Every document reviewed by the Times was obtained through legal public records requests.
• • •
Dina Perez hopes her brother's death can call attention to the stigma that serves as a barrier to getting help.
First responders, the governments that employ them and the residents who pay their salaries through taxes need to know what Nick went through, she said. His life was more difficult than the accolades would suggest, his death more complicated than his addiction.
"I would like to be a part of a community and a world where if someone has an issue with drug use that they can speak freely about it and get the help they need sooner, without being encumbered by guilt or shame," she said.
Morrison, with the International Association of Fire Fighters, said if an employee dies of an overdose, "You need to ask: 'Did we fail to see what was actually happening?' "
The Times asked the fire chief about the death of Nick Perez.
The department didn't investigate, because it happened outside of work hours.
Said Jones: "That's beyond our purview."
Contact Steve Contorno at firstname.lastname@example.org or (813) 226-3433. Follow @scontorno.

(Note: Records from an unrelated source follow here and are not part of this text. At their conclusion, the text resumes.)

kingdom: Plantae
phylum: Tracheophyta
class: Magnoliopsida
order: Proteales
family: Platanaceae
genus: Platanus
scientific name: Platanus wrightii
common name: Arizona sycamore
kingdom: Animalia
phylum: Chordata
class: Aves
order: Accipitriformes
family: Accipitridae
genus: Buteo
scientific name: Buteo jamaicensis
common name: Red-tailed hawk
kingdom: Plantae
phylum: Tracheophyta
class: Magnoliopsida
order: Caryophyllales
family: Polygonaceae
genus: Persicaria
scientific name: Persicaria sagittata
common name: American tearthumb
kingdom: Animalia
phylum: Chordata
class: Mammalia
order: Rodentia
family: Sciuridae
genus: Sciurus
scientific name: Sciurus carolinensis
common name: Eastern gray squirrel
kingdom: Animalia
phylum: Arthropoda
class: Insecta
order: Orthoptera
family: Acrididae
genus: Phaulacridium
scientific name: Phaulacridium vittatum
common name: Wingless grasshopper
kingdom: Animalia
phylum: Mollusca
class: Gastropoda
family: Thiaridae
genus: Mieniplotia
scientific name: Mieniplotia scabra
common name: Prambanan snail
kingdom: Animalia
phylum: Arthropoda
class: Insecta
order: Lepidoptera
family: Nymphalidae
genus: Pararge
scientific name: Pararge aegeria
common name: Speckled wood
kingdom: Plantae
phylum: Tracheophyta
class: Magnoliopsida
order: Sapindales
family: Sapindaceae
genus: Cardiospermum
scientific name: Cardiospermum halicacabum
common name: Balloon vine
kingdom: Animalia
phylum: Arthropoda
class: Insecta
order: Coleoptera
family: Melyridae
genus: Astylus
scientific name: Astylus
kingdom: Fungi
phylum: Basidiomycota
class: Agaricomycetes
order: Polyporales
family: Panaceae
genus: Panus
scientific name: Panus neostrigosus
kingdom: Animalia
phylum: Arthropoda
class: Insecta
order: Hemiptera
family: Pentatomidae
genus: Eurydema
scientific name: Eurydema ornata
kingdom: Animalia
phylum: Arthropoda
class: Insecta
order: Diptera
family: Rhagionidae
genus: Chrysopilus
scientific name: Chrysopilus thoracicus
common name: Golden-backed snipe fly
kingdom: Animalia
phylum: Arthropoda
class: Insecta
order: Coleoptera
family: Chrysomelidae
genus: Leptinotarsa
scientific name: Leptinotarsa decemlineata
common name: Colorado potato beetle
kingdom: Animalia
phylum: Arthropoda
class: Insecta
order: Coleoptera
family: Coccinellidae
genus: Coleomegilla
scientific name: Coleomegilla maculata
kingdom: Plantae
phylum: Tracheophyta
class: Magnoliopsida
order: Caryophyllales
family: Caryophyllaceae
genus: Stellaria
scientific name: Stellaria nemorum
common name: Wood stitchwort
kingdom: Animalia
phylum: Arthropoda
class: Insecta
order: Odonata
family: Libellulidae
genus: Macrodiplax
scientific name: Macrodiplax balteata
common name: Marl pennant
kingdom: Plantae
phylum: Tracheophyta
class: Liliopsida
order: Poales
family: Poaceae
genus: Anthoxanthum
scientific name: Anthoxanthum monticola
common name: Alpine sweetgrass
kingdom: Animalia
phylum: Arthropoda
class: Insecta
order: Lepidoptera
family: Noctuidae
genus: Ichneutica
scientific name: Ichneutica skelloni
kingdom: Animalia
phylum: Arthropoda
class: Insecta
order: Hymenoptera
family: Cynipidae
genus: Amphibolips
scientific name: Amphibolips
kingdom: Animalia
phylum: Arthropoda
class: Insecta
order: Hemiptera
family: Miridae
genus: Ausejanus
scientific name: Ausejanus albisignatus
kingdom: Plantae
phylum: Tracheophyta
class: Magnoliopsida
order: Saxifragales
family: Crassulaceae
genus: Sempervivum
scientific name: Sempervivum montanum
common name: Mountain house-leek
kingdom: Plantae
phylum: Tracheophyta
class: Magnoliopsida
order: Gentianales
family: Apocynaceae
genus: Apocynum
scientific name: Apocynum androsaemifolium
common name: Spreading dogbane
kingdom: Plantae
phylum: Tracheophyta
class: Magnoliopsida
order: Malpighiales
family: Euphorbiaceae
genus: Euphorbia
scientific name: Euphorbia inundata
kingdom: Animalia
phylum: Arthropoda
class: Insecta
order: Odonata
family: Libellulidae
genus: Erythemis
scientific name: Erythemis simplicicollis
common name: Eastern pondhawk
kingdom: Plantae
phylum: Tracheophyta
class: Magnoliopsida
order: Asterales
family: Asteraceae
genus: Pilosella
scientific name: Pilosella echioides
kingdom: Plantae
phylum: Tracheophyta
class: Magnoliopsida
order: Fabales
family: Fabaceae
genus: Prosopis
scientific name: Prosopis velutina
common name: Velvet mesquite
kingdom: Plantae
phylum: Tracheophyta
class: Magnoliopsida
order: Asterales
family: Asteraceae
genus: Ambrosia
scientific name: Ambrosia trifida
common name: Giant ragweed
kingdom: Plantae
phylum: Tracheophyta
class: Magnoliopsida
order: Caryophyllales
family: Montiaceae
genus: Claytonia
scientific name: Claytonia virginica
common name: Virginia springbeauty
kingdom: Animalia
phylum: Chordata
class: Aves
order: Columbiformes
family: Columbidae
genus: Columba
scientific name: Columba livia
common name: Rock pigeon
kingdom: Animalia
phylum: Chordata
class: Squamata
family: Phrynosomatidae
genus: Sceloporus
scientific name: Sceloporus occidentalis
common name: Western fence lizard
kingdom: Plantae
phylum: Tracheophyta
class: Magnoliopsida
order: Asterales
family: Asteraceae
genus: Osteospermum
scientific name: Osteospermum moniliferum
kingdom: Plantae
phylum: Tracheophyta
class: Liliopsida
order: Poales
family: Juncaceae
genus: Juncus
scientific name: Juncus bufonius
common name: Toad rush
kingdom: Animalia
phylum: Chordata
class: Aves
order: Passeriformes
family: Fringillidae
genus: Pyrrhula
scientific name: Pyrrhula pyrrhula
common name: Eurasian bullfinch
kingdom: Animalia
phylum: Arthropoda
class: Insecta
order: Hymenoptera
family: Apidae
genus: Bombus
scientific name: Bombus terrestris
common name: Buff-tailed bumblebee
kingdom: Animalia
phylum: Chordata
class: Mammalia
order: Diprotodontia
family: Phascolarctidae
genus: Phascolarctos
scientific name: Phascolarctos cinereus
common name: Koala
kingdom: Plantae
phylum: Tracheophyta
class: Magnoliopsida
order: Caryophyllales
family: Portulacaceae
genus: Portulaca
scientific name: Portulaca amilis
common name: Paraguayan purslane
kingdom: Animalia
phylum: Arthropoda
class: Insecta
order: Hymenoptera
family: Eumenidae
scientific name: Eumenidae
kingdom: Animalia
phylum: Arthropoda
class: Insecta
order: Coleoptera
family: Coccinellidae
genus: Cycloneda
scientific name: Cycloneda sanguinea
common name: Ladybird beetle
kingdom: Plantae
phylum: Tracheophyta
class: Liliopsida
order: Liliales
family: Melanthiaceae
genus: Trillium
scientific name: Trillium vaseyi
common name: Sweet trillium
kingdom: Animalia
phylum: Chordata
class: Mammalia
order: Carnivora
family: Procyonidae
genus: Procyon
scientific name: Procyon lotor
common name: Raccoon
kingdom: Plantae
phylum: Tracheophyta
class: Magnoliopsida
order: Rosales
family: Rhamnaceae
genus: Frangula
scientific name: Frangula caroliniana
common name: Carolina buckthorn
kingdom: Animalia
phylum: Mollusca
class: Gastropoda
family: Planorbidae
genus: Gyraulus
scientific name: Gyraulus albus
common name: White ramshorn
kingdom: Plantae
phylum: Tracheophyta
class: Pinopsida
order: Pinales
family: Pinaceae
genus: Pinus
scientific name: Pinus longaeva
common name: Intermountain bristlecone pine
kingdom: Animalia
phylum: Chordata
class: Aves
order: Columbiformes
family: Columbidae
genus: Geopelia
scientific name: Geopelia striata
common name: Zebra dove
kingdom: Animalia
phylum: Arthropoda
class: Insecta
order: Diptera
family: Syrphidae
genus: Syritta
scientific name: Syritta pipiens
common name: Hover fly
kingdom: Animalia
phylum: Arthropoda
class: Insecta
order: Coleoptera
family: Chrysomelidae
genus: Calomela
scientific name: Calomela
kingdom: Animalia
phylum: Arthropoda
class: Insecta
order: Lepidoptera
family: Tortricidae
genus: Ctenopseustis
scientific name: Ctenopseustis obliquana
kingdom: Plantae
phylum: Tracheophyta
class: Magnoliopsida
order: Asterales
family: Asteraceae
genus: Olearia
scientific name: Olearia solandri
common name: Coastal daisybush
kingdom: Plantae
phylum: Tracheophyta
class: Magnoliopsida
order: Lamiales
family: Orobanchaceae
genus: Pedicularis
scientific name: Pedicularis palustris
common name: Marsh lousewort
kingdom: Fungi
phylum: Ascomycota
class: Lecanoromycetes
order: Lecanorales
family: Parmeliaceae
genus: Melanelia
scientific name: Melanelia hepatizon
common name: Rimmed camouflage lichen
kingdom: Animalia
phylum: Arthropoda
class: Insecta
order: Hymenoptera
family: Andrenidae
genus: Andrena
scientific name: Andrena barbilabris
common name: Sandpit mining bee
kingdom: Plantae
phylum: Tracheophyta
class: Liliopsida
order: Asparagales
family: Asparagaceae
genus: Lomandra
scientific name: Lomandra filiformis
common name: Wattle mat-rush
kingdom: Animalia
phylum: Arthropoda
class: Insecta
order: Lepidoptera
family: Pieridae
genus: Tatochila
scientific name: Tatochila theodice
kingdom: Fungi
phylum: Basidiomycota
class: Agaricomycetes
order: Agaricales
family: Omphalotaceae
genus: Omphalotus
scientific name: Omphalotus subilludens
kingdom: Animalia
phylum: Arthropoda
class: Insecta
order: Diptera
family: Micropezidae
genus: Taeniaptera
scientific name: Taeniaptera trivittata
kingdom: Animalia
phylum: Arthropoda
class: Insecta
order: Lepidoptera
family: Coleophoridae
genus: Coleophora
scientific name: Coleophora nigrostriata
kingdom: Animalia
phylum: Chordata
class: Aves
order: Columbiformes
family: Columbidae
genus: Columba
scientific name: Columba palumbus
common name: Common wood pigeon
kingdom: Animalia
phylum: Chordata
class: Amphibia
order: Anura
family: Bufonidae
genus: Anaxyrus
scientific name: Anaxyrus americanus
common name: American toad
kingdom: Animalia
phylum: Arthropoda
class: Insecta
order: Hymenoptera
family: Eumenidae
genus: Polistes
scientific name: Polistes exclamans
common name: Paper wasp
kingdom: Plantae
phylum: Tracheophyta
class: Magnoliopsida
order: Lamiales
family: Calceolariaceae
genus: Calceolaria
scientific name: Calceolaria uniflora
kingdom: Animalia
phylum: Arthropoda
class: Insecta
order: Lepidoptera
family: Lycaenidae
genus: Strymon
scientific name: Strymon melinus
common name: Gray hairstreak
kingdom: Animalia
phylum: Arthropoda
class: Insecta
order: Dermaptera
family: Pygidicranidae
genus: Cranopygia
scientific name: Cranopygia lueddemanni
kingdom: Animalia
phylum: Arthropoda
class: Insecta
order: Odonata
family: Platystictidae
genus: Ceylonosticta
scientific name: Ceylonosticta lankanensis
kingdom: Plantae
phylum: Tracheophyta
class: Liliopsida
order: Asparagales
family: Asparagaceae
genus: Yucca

READ MORE: Her brother was a Hillsborough firefighter. Then he overdosed. What she hopes you learn from her hero.
About this story
The Tampa Bay Times reviewed discipline and personnel records for more than 100 Hillsborough County Fire Rescue employees, as well as corresponding police reports and investigations by the Florida Department of Health, which oversees paramedic certification. In some instances, the county redacted the reason for a suspension, citing state law exempting drug test results from public record. The Times determined that those employees also had been suspended 24 hours — the punishment for a failed drug test — and an employee database showed them either participating in the Drug Free Workplace Program or disciplined for a positive drug screen.
The Times defined an incident as follows: Instances when an employee was disciplined for drug or alcohol use or for egregious mishandling of the department's controlled substances while at work or for violating drug testing policies; investigations into tampered with, missing or stolen drugs; or arrests or medical episodes in which drugs or alcohol were involved.
The Times began reporting this story in August and attempted to reach everyone mentioned in this story. Unless noted otherwise, former employees either declined to comment or could not be reached. The Times sought to interview current employees, and the county asked Union President Derrik Ryan if he or his members wished to make a statement. The Times did not receive a response.